Only Death Is Eternal, the new tape from crusty death metal band Doldrey, is among the most thrilling, hugely satisfying releases from the metal underground so far this year. Unstaunched energy, massively chunky riffage, a general sensibility that’s as nasty as it is raw and exciting — all those things characterize Doldrey’s sound more or less adequately, but we’ve heard those words before, and none of them captures what’s so engaging and immediate in these songs. The sorta-stale typicality of those descriptors is complemented by the symbolics of the band’s output; all the muscled warriors and carnage in the titles and j-card art operate somewhere very remote from our everyday realities. But somehow Only Death Is Eternal is right there, fitted into the most aggro contours of the current conjuncture. It’s a terrific record.
Likely Doldrey would be wise to approach the ideological problematics of our social moment with some tentative, distant maneuvering. The band is from Singapore, and while young men are no longer subject to arrest if they wear their hair a bit long in that city-state, its dominant culture and legal-juridical apparatus still skew strongly toward the conservative. Death metal and especially crust (with that subgenre’s strong orientation toward lefty radicalism) are likely perceived as expressions of undesirable politics, and of aberrant personality.
Hence, perhaps, Doldrey’s semiotics, most of which can be traced to Kentaro Miura’s manga Berserk. (Doldrey, I am told, is the name of a fortress important in one of the long-running comic’s early narrative arcs.) That explains the swords-and-sorcery proclivities of the band’s album art and the overheated language of some of its song titles: “Blood of the Serpent,” “Torture Paradise,” “All Is Hell.” Those read like a middle-schooler’s sense of the profound, or of the profoundly brutal, if that middle schooler had been brought up on a steady diet of Conan the Barbarian, Moorcock’s Eternal Champion stories and, well, Berserk.

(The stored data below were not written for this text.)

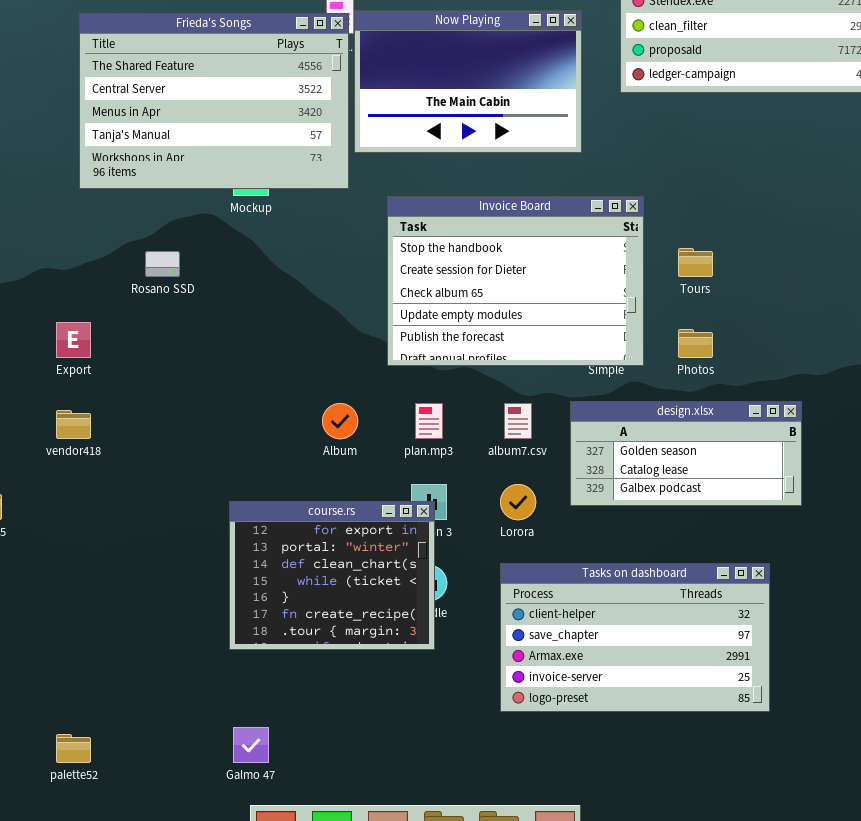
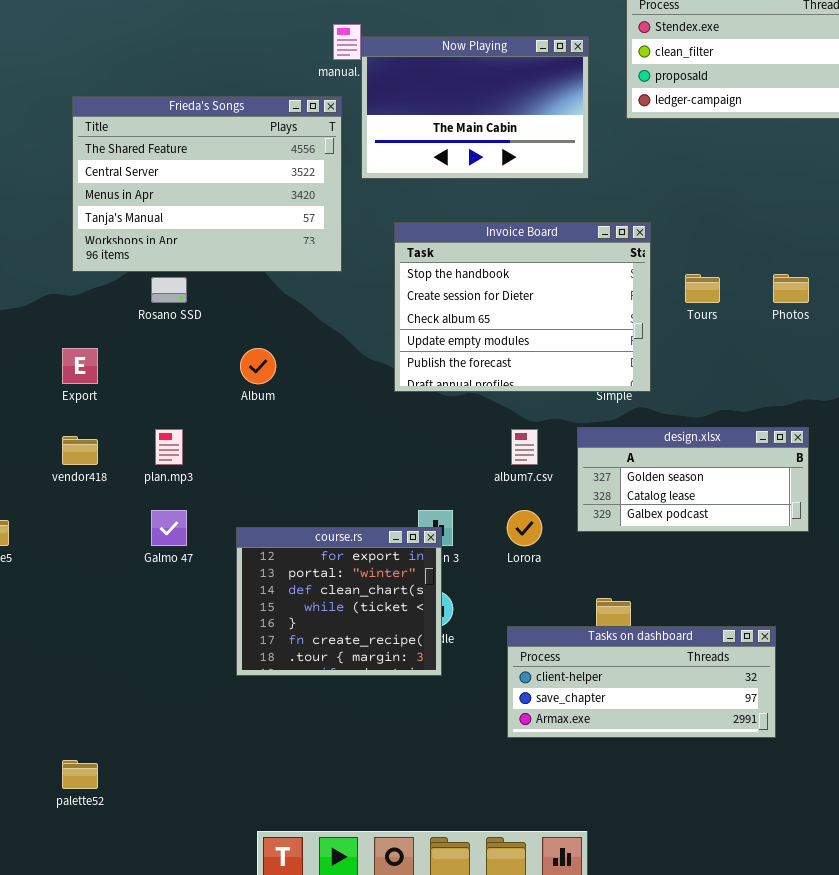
Frieda's Songs: [79,13,349,189] -> [72,96,342,272], moved
Photos: [678,329,713,358] -> [773,274,809,303], moved
Album: [322,403,358,439] -> [240,348,276,384], moved
plan.mp3: [415,403,443,439] -> [155,429,183,465], moved
Tasks on dashboard: [500,563,770,712] -> [507,626,776,738], resized
Galmo 47: [233,727,269,763] -> [151,510,187,546], moved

The nerd-factor associated with piles of mass-market paperbacks and endless trips to the comic book shop is effective cover. And maybe it’s not really (or not just) cover. Berserk’s most emphatic symbolic element is its pervasive and hyper-graphic violence, some of which has disturbing scope and awfully imagined cruelty. Doldrey’s music taps into some of that intensity, especially in the heaviness of its death metal buzz and thunder. Check out the middle section of “Moral Decay” or the last third of the title track. Still got all your teeth? Better turn it up louder. And try not to think about ongoing genocidal wars or immiserating modes of human exploitation when you do so. Good luck with that.
Beyond the implied fascination with bloodshed and the nods to Swedeath unpleasantness, it’s the crusty stuff that lifts the record into the musical midnight sun. This reviewer loves the forty or so seconds of flat-out intensity in the middle of “All Is Hell” (beginning just after the guitar solo) and the opening 90 seconds of “Societal Machine.” You can just about smell the filthy denim and feel the greasy leather, all crowding into a moldy basement space. And in that crush of bodies, you’re happy about it all: the smell, the feel, the sense of being among like-minded freaks. Allies, as it were.
None of that will dispel the nightmare that is 2024’s ongoing tilt toward fascism, a mind-boggling combo of scenes as awful as the race-rioting in the UK and as stupid as Hulk Hogan ripping open his tee shirt on the RNC podium. Berserk? Yes, but also all too real. Doldrey has our soundtrack ready.